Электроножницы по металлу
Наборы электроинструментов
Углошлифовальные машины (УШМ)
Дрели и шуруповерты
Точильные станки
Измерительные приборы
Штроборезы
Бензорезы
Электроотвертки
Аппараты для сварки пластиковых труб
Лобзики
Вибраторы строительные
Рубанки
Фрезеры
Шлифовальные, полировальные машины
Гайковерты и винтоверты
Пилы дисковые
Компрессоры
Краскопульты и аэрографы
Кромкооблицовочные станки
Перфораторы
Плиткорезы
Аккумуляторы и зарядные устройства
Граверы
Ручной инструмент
▬▬▬
* EXERCISE
Please quote every line of the records above verbatim, in their original order.

* RESULT FOR THIS TASK
Электроножницы по металлу
Наборы электроинструментов
Углошлифовальные машины (УШМ)
Дрели и шуруповерты
Точильные станки
Измерительные приборы
Штроборезы
Бензорезы
Электроотвертки
Аппараты для сварки пластиковых труб
Лобзики
Вибраторы строительные
Рубанки
Фрезеры
Шлифовальные, полировальные машины
Гайковерты и винтоверты
Пилы дисковые
Компрессоры
Краскопульты и аэрографы
Кромкооблицовочные станки
Перфораторы
Плиткорезы
Аккумуляторы и зарядные устройства
Граверы
Ручной инструмент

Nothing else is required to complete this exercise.